RONALD LEE: Many Singaporeans have been belabouring the high cost of HDB flats, whether resale or BTO flats, for some time now and the recent Public Housing Debate in parliament has further stoked their anger.
While the government has committed to keeping public housing “affordable”, many have been scratching their heads to as why higher subsidies were given to first-time buyers in Budget 2023, as such subsidies have generally resulted in a trend of price increases.
Interestingly, at a 2010 International Housing Conference, Prime Minister Lee Hsien Loong said:
“The HDB flat is not just a shelter but also a key investment asset…over the long term, the value of HDB flats depends on the strength of the Singapore economy. Provided Singapore continues to do well, our flats will maintain their value, and Singaporeans can enjoy an appreciating asset.”
In 2011, then-National Development Minister Mah Bow Tan said in a statement:
“We’re proud of the asset enhancement policy. It has given almost all Singaporeans a home of their own… that grows in value over time.”
Lee’s father, former prime minister the late Lee Kuan Yew said this at the launch of the Tanjong Pagar Masterplan in 2013:
“As Singapore prospers, the value of their HDB homes also appreciate.

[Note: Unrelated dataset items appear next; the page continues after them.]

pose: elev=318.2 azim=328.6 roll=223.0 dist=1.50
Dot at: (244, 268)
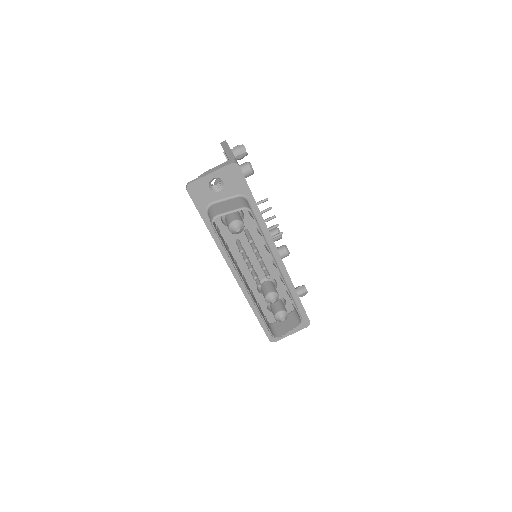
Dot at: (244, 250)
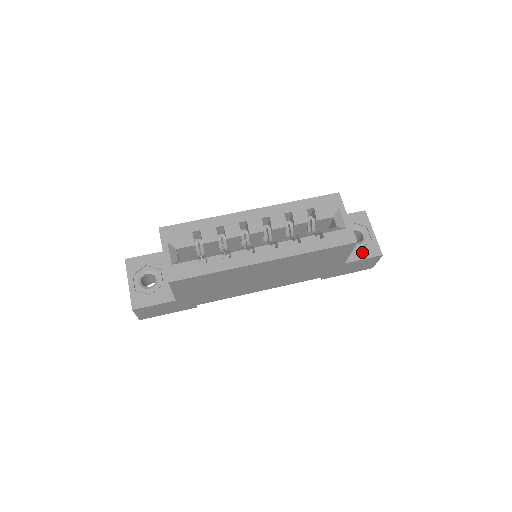
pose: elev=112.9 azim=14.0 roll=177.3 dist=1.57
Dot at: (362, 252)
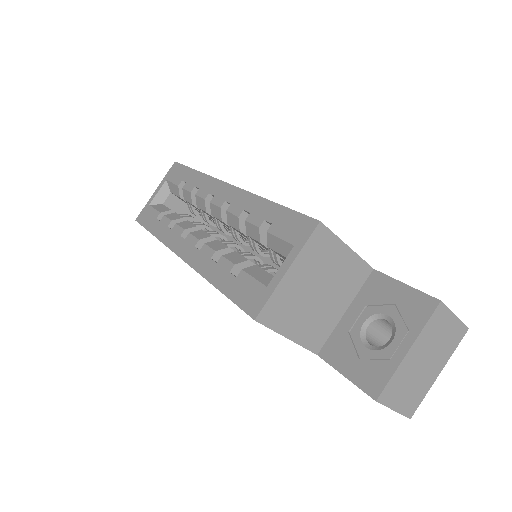
Dot at: (354, 363)
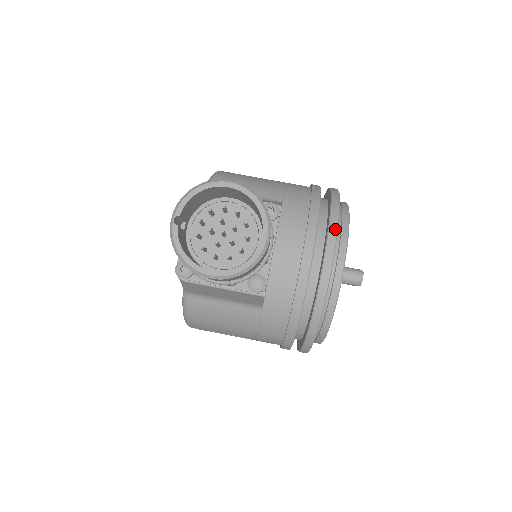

Home ownership motivates Singaporeans to work hard and to aspire for a better future for their family, to upgrade to better and bigger flats.”
The late Lee is also now infamous for saying that “the value of your flat will only go up, it will never fall.”

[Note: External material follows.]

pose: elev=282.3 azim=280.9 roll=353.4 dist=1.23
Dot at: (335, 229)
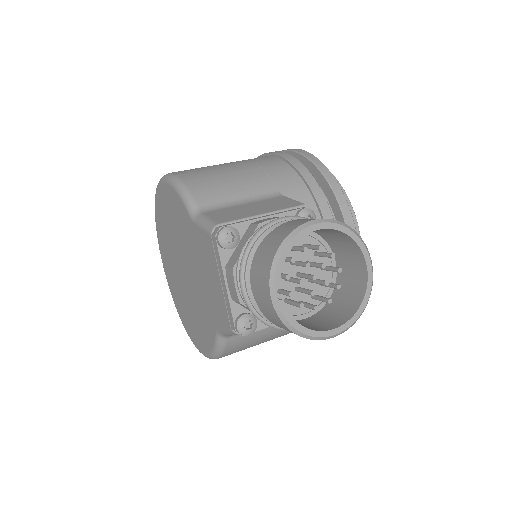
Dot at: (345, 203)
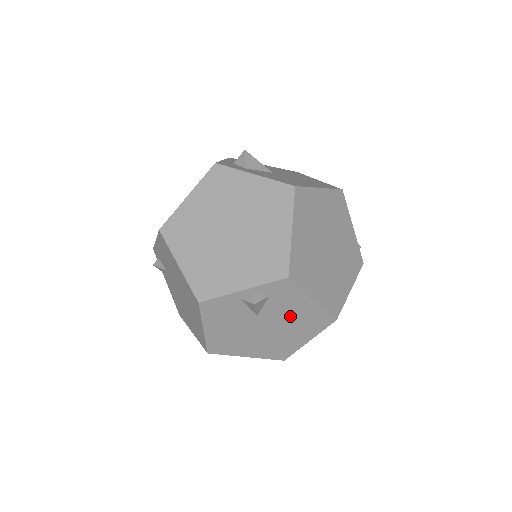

The problem with the PAP government’s bold proclamations is that HDB flats, which are sold on a 99-year lease, tend to lose their value around the 60-year mark.
This is due to the remaining lease left, and obstacles faced when using one’s CPF and taking a loan to pay for an older flat.
Somehow, the bubble burst in 2017 when Lawrence Wong, who was National Development Minister at that time, warned that no one should be under the illusion that the value of an HDB flat will increase “ad infinitum”.
That’s when Singaporeans really started to panic – especially those who were feeling the effects of declining prices fetched on their older flats.
The Voluntary En-Bloc Redevelopment Scheme (VERS) was announced in 2018, in which the government said it was committed to buying back the remaining leases on old flats which have about 30 years of lease remaining if owners choose to sell.
However, up to today, there have been scant details given by the MND as to the compensation for VERS, and whether it will apply to all HDB flats.
To the point where even MND Senior Minister of State Sim Ann said this one-liner in parliament when questioned as to whether all eligible HDB flat owners will be offered VERS:
“I am glad of your interest in VERS. Please stay tuned.”
So is it in the PAP’s interest to keep public housing prices high because of the many promises of asset appreciation over the years?
Because in doing so, it would put a great strain on taxpayers who would have to foot the bill for higher and higher subsidies to buyers, and paying for VERS when the time comes.